Blair relaxed over Scargill plans for leftist party

THE LABOUR leader, Mr Tony Blair, yesterday swept aside Mr Arthur Scargill's planned breakaway Socialist Labour Party and defended…

THE LABOUR leader, Mr Tony Blair, yesterday swept aside Mr Arthur Scargill's planned breakaway Socialist Labour Party and defended his vision of a "stake holder" economy in the teeth of criticism from the left and derision from Tories.

He used the defection of the miners' leader to argue his case that the party had changed.

Mr Blair was determined to take a relaxed view of Mr Scargill's party even though it plans to challenge his own candidates at the next election.

He also spelled out his plan for a stakeholder economy which has been dismissed by critics as Just another soundbite.

READ MORE

The new slogan - which he used during his visit to Singapore last week - meant tackling unemployment, improving education standards and helping small businesses get started, he said.

But the Tory party chairman, Dr Brian Mawhinney, warned that behind the warm words, Labour was just the same and there had been no purge of the left, despite Mr Scargill's defection.

The only people sure of a stake in a Blair led Britain would be trade unions, vested interests and socialist councils, he insisted.

The radical Labour MP, Mr Ken Livingstone, flatly denied speculation that Mr Scargill's party launch would spark an exodus amongst left wingers unhappy at Mr Blair's modernisation programme.

"No one else is going to go.

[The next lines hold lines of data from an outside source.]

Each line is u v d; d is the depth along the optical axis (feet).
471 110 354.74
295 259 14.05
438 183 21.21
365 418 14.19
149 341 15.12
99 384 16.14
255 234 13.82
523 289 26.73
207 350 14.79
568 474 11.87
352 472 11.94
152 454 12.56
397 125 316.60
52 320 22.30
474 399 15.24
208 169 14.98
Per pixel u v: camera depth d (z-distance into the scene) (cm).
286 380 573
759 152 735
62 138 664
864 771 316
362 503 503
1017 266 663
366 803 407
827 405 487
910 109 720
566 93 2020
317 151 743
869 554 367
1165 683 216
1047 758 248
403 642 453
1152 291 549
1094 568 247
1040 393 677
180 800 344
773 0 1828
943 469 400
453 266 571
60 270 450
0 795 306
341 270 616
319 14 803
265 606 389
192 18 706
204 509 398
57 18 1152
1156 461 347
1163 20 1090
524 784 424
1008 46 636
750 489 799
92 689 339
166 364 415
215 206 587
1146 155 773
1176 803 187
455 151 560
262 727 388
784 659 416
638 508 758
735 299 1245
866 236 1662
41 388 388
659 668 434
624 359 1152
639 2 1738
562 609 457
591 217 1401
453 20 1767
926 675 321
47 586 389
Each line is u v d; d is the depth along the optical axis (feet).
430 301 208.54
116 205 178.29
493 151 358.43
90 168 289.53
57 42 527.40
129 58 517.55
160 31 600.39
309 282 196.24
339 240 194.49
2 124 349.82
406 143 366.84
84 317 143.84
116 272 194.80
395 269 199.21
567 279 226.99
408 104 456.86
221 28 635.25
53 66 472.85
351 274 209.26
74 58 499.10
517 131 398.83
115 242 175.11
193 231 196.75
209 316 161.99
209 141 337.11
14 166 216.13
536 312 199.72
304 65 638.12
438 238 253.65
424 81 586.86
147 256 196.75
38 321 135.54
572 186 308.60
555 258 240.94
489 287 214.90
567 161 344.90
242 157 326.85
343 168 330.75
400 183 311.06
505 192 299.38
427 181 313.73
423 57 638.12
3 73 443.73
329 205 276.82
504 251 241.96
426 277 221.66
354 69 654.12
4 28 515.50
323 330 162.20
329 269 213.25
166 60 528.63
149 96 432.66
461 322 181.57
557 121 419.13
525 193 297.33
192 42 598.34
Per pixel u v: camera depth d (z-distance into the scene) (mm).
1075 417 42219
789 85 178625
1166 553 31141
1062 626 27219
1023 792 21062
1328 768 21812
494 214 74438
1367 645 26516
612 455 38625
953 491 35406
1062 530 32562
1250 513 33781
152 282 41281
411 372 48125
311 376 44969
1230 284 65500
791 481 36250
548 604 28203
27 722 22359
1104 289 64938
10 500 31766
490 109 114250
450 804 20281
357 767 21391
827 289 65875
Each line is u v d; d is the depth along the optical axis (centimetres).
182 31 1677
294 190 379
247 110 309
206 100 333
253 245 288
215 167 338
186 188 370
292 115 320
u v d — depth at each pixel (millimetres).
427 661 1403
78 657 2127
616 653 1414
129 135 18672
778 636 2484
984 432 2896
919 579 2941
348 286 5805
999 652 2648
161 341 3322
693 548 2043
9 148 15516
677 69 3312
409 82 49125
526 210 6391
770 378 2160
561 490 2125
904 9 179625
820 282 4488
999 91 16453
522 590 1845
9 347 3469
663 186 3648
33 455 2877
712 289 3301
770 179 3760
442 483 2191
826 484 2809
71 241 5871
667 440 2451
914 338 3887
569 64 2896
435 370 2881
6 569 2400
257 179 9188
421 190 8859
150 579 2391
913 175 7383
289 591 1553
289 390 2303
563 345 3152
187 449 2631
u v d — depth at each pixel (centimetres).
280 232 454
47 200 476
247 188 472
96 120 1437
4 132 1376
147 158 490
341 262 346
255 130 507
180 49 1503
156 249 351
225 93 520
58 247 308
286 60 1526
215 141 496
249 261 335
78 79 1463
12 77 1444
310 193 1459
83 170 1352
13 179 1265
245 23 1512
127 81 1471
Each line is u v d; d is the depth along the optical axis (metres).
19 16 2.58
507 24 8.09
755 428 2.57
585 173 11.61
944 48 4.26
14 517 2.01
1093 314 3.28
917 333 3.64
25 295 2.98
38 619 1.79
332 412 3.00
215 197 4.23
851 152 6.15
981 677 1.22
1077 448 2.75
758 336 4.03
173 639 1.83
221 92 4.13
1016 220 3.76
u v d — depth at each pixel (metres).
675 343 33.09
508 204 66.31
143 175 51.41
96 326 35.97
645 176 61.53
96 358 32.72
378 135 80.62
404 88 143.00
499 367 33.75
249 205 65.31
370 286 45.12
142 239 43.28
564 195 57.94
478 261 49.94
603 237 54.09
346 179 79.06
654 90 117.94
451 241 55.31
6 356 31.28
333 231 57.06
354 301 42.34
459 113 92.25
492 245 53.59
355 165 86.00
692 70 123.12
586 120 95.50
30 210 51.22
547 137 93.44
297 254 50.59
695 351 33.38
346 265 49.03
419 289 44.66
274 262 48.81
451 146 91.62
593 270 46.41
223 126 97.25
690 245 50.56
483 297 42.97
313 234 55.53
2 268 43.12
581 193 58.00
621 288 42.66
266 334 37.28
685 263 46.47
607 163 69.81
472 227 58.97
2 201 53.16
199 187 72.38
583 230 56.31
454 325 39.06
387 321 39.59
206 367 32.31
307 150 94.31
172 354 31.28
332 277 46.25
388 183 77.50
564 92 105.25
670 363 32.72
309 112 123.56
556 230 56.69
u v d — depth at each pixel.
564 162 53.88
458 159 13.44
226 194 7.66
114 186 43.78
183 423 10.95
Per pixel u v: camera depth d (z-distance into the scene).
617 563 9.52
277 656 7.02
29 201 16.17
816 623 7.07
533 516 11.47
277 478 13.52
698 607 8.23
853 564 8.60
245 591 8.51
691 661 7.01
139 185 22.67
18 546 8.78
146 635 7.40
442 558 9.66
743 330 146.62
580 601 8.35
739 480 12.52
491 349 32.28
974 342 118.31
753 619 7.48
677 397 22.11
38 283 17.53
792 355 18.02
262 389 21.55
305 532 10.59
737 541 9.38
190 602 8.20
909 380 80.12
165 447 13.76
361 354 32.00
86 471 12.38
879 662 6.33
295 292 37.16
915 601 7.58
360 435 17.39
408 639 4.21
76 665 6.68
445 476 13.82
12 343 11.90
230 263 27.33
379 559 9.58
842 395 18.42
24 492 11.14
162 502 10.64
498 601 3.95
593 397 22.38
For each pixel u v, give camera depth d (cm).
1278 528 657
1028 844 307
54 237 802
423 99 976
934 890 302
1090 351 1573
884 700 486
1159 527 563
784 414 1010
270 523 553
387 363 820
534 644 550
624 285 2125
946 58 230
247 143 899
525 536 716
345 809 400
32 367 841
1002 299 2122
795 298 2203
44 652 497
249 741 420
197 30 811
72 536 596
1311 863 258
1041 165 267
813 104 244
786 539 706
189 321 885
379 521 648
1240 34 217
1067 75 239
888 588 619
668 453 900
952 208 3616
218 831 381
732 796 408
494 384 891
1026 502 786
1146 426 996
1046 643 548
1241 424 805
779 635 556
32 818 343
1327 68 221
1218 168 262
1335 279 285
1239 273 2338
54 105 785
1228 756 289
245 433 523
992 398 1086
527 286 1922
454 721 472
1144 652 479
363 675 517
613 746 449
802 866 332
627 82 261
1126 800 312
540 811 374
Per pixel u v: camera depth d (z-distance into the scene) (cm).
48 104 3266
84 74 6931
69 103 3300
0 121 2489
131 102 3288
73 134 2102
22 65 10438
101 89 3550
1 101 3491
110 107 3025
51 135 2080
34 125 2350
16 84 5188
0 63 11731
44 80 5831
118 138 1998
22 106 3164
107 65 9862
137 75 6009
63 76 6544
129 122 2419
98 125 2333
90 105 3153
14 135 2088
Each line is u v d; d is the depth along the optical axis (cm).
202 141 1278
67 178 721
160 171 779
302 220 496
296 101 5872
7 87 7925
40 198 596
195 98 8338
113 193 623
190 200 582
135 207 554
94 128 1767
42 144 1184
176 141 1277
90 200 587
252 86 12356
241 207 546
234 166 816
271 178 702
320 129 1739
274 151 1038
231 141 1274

Arthur didn't have a single MP, single trade union leader or the leader of a Labour council, just a small group of supporters - quite frankly, a small group of nutters as well in many cases," he told GMTV's Sunday Programme.

"Nobody serious in the Labour party is going to opt out."

Dr Mawhinney insisted there had been no purge of the left from Labour just because the NUM leader had gone.

For Mr Scargill, the last straw was Labour's decision to abandon Clause 4 of its constitution, the historic commitment to wholesale nationalisation.

Yesterday he accused Labour of embracing the "devil" of capitalism and said he would be handing back his party membership card, in the next few days.

Meanwhile, Mr Blair was on a mission to dispel the confusion over his "stakeholder" plans.

"It is a unifying theme. A stakeholder economy is not about giving power to unions or women's co operatives or any of the rest of the rubbish that the Conservatives have been saying this week," he said.

"A stakeholder economy is about empowering people and saying that people have got to be given a stake in the country's economic future."